[Start of section]
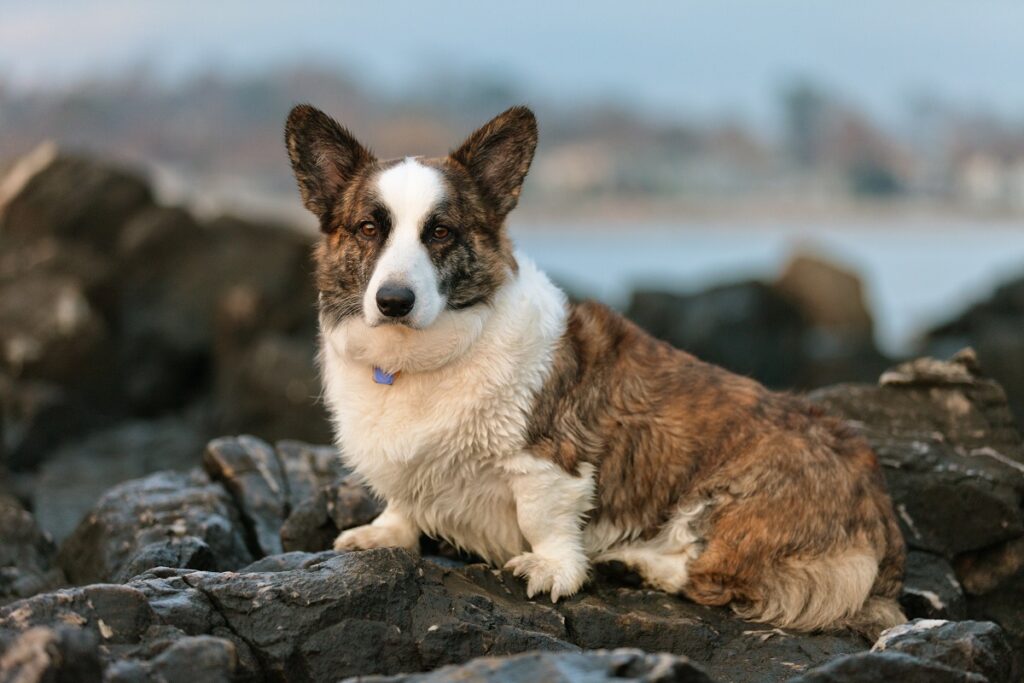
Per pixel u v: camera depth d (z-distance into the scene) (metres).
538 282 7.01
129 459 16.20
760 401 7.02
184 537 7.40
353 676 5.66
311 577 5.90
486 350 6.56
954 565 7.97
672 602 6.75
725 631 6.55
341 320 6.74
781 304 28.38
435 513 6.90
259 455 8.89
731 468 6.77
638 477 6.89
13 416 16.66
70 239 23.42
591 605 6.48
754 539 6.63
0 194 23.42
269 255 23.70
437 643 5.77
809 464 6.73
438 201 6.55
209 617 5.68
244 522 8.40
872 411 8.73
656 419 6.89
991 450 8.37
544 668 4.79
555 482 6.64
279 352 18.25
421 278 6.30
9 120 32.47
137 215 24.06
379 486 6.89
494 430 6.57
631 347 7.08
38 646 4.68
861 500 6.81
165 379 22.17
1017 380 20.12
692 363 7.17
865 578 6.72
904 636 5.83
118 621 5.46
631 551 6.92
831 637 6.58
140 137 44.47
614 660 4.84
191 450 16.88
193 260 23.72
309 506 7.86
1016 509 7.89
[End of section]
Everything from the line with "831 637 6.58" through the final line of the entries above must be duplicated exactly; both ends belong, and no other line does.

831 637 6.58
140 137 44.47
614 660 4.84
191 450 16.88
193 260 23.72
309 506 7.86
1016 509 7.89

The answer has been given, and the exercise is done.